Vielleicht hilft Alkohol ja
Anhand flüssiger Parallelmontagen zwischen der Arbeiterklasse an der West-, und der dekadenten Upper Class an der Ostküste, schildert Woody Allen den psychischen Zerfall seiner Hauptdarsteller- in. Durch ihren Mann, einen Finanz- und Ehebetrüger, wird Jasmine in den freien Fall manövriert und die Zeiten, in denen sich die recht unnahbar wirkende Mitvierzigerin mit Luxusmarken à la Louis Vuitton, Dolce & Gabbana, Valentino und Chanel eindeckte, werden schlagartig zerbrochen und die snobistische High -Society in New York gegen die geerdeten Verhältnisse in San Franciscos weit weniger glamourösen Mittelschicht eingetauscht: Der materielle Reichtum hat sein bitteres Ende gefunden und Jasmine, ein vollkommen aus der Spur geratenes Häuflein Elend, versucht mittels Rückzug in den Schoße der Familie ihrer Schwester ein neues Leben zu beginnen – Ohne Erfolg. „Blue Jasmine“ bekundet die sich ständig windende Abwärtsspirale, die gläsernen, alkoholgetränkten und tablettenverstrahlten Blicke Jasmines, ihre fragilen Wahrnehmungsstörungen, ihre Neurosen und Psychosen, durch eine sozial-satirische Tonalität, die sich gekonnt durch ironische, sarkastische und zynische Spitzen verständigt und gleichermaßen die Melancholie eines zwischenmenschlichen Zerwürfnisses greifbar macht.

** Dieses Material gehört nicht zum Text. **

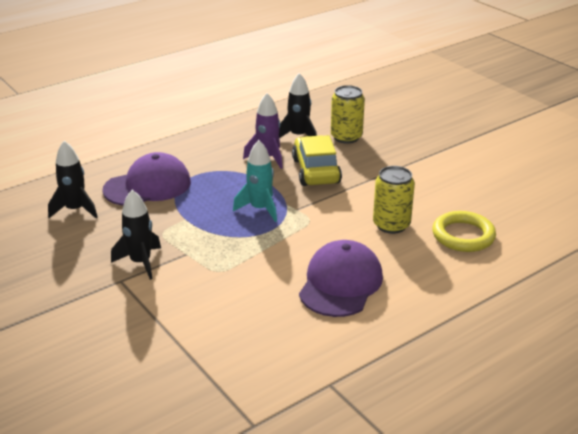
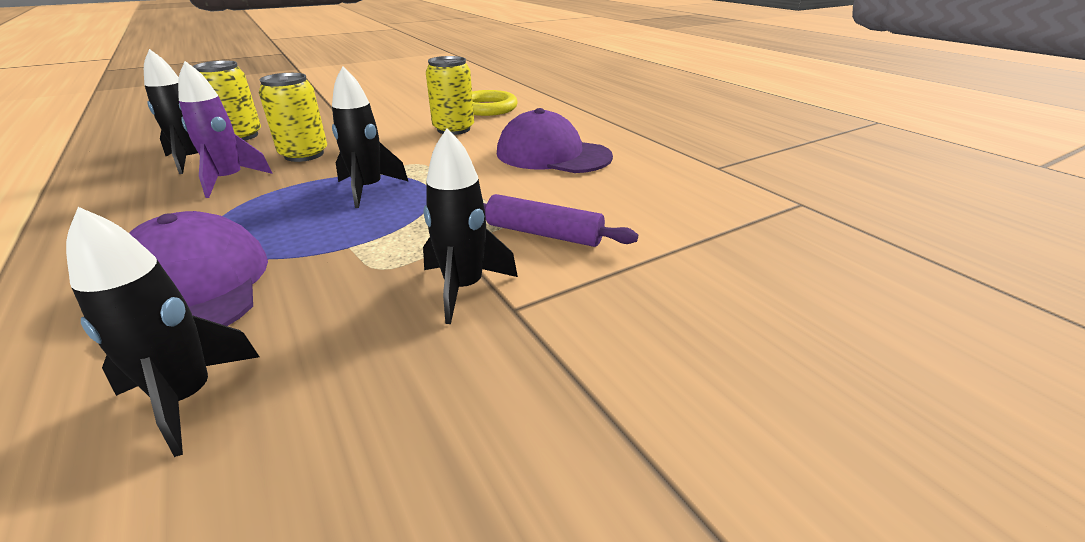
camera: 85 degrees left, 0 degrees up
turquoise rocket [233,140,277,222] -> black rocket [332,66,409,208]
yellow car [292,135,342,186] -> yellow can [259,73,327,162]
none -> purple rolling pin [484,194,638,247]

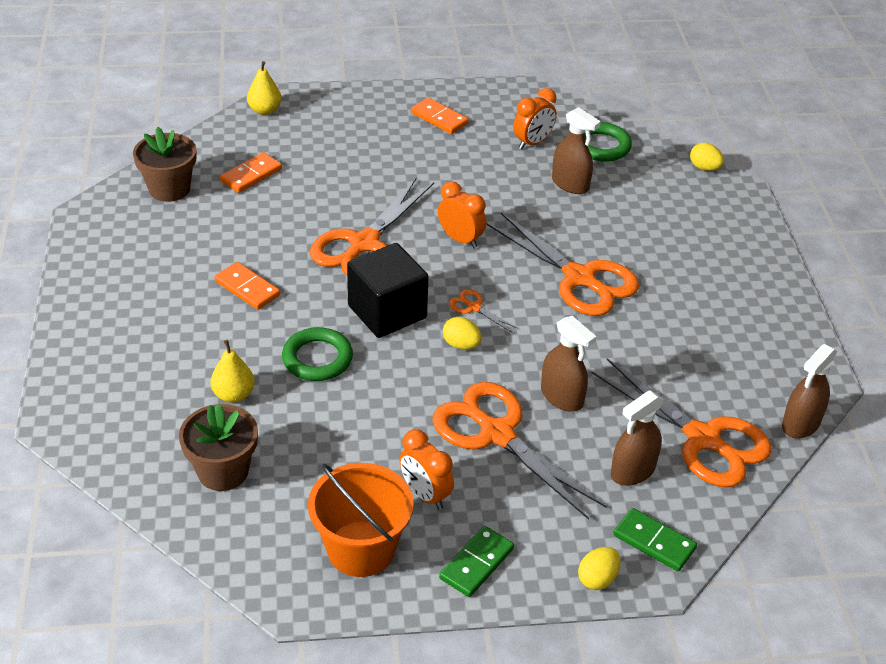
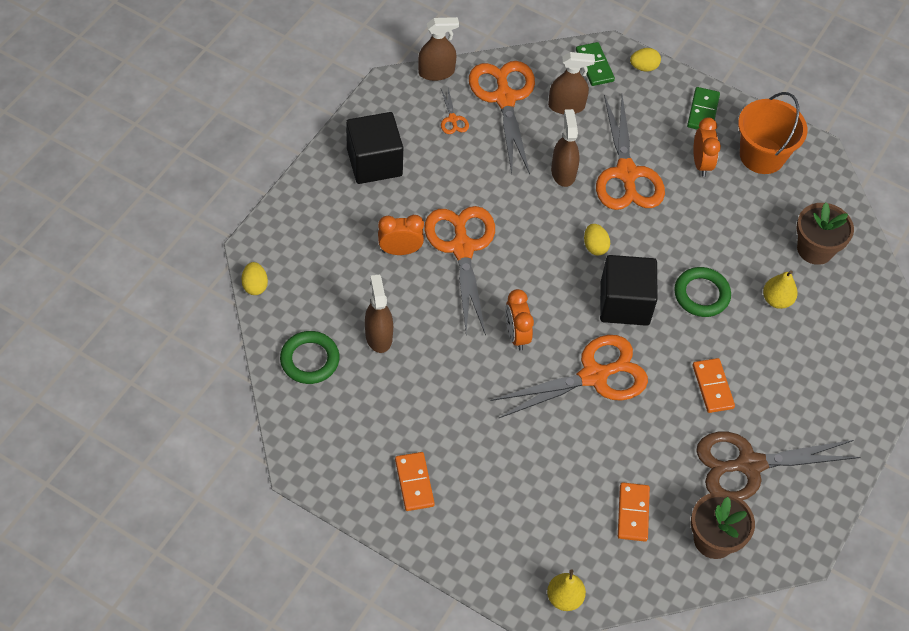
camera: 145 degrees left, 15 degrees up
orange domino [220,152,282,193] -> orange domino turned 75 degrees counterclockwise [618,482,650,542]
green domino [439,526,514,597] -> green domino turned 60 degrees counterclockwise [687,87,720,129]
orange scissors [449,289,518,333] -> orange scissors moved to [441,88,469,134]
orange clock [513,88,557,149] -> orange clock moved to [378,215,424,255]
none -> black cube [346,112,403,184]
none -> brown scissors [696,432,861,500]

Dass „Blue Jasmine“ in seinem Changieren zwischen tiefer Bitterkeit und leisen Humorspitzen aber wirklich so hervorragend funktioniert, liegt an der phänomenalen Darbietung von Cate Blanchett, die sich der Stereotypisierung der Fratzen der differenten gesellschaftlichen Schichten durch ihre ungemein facettenreiche und ebenso mitreißende Performance ohne Probleme entzieht. Ohne diese Ausdrucksstärke hätte sich „Blue Jasmine“ gegebenenfalls den Vorwurf verifizierbarer Eindimensionalität gefallen lassen müssen, doch was Blanchett hier leistet und damit auch aus dem Drehbuch holt, ist schlichtweg zum Niederknien.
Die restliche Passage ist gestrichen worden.